Libraries are built from a variety of architectural blueprints, and yet they all share a common denominator: they are a place where cultural inequality coalesces into a reading community.
Those with no education, or money, are welcomed and encouraged by librarians the world over to become active members of their own library.
In a society where schools and financial aid have failed them, the library card does not. This golden ticket not only opens the door to their curiosity, it is the quintessential all access card to the written word.
Many first learnt to read within the sanctum of their library. Others passed exams based on the study materials they could borrow, that they otherwise could not have afforded to buy.
A library is more than bricks and mortar. A library changes lives.
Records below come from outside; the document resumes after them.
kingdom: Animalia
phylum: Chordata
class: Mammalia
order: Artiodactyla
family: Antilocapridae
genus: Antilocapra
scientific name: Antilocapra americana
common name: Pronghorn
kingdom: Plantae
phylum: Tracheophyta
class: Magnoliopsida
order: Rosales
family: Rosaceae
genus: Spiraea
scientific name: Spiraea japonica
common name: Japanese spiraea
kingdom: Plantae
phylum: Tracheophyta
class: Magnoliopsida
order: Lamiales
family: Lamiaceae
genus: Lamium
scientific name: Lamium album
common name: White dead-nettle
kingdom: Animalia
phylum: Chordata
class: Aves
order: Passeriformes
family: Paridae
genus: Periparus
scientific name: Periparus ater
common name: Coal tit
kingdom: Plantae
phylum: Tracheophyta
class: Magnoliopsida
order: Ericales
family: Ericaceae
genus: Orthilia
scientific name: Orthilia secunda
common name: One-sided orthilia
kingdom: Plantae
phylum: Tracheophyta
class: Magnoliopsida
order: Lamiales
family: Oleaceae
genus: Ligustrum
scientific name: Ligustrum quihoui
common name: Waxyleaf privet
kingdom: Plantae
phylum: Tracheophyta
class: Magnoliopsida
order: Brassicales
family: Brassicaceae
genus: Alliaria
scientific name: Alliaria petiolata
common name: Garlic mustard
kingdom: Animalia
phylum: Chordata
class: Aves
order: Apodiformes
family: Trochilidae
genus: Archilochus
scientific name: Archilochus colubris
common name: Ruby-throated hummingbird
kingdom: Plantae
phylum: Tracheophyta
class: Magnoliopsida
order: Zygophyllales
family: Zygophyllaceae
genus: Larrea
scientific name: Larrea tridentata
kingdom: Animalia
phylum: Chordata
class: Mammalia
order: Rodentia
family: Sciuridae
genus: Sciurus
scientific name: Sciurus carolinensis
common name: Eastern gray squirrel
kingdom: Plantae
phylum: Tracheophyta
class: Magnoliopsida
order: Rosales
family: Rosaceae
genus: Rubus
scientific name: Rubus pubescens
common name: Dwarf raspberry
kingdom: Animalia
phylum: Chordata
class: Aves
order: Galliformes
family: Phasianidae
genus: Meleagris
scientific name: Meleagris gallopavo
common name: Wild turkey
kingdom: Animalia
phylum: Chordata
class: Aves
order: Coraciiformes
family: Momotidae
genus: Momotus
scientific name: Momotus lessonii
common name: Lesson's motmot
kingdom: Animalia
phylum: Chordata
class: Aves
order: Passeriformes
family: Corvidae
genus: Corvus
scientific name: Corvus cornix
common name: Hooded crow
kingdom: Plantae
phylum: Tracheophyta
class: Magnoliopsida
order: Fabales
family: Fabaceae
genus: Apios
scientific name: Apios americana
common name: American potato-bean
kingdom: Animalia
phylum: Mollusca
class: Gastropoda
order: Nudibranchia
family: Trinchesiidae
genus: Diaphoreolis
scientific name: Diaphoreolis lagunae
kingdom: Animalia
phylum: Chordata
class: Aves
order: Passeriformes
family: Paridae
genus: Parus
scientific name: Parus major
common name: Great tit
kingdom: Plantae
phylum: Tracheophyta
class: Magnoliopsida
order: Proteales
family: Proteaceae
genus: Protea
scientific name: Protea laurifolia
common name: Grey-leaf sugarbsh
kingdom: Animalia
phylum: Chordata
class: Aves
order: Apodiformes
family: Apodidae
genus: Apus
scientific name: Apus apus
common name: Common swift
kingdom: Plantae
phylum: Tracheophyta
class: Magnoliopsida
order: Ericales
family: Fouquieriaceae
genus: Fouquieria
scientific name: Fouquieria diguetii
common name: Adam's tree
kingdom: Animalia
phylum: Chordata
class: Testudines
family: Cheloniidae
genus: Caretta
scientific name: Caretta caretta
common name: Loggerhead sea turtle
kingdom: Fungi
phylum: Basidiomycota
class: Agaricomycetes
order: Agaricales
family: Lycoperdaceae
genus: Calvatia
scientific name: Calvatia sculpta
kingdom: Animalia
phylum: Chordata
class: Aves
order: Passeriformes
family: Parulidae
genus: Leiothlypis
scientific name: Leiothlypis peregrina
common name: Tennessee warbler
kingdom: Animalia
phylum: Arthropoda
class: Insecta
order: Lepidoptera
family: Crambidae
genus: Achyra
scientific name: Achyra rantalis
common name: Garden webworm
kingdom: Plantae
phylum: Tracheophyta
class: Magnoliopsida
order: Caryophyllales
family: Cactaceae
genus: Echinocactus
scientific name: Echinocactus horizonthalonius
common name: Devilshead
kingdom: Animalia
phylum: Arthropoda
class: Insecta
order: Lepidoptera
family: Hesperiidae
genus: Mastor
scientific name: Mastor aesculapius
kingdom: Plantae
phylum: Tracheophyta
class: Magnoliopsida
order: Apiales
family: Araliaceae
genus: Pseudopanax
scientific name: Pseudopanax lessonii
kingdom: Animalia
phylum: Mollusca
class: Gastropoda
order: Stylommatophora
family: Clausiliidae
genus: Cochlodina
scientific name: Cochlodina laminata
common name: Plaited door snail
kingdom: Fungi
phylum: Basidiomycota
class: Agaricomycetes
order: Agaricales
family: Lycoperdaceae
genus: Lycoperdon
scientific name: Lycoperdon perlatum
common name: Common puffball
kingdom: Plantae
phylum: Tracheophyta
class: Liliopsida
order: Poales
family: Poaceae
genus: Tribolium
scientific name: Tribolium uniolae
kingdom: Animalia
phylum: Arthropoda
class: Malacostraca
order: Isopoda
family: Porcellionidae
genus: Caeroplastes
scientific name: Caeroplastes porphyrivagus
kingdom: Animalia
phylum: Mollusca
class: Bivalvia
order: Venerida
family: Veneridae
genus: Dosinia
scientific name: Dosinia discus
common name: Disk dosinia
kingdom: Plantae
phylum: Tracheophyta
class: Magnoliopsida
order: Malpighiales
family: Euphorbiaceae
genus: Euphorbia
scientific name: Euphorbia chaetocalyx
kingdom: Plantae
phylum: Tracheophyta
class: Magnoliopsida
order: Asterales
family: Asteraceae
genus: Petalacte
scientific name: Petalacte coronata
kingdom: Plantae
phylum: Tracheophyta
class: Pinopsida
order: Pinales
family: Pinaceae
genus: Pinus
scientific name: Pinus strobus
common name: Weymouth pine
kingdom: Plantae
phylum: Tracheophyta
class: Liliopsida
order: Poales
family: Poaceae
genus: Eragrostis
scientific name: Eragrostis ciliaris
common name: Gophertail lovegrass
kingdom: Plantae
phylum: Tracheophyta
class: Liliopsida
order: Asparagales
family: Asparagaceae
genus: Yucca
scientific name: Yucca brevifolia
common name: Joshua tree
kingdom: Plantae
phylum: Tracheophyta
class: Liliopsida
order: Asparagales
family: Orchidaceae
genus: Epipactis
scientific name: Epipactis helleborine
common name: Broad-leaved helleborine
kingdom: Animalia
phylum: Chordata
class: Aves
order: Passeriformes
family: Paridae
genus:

Furthermore, a high percentage of every novel on a library’s shelves was written by an author who first fell in love with books by visiting their library.
Where digital flounders and print excels, is the ability for a writer to experience the very physicality of the book itself. Browsing shelves, absorbing the aroma of the page, and gaining an awareness of book jacket styles, is an essential part of a writer’s education.
To understand what it means to be a writer, one must first comprehend the form itself.
How are genres distinguished by their cover artwork? How much space does a five hundred page novel take up on a shelf? Which titles make you want to pick them off the shelf? Only by having such a large cross-section of fiction at your disposal can you begin to grasp the tangibility of literature.
The words themselves during an initial perusal are hard to distinguish from an adjacent book by another author. But if you align comparable novels on a library desk, and study how their chapters fluctuate, you will begin to understand story structure and style. What is it about each, which earned them publication? What techniques are used to link scenes and chapters? Which opening paragraphs hook a reader the most? A few weeks, or preferably months, of this library exercise, would invariably enable the writer to assimilate the author mindset, into how they approach their own writing.
Consequently, by studying what books make it onto the shelves of libraries, writers will invariably receive less rejection themselves. For they will intrinsically know what will work for display.
Those attuned to the craft, such as literary agents and publishers, can quickly discern the proficient writer from the novice.
But perhaps the most significant role a library has played in a writer’s life is that it is often the first place where their reading formulated into an ambition. Their eyes drifting from the page, to the endless rows of book spines, saw not a subsequent read, but an imaginary gap where their own book would sit. What it would feel like to see their novel plucked from the shelf by a reader? Or how many of their spines could they envisage? If these names were to endure for future generations, then why couldn’t their own?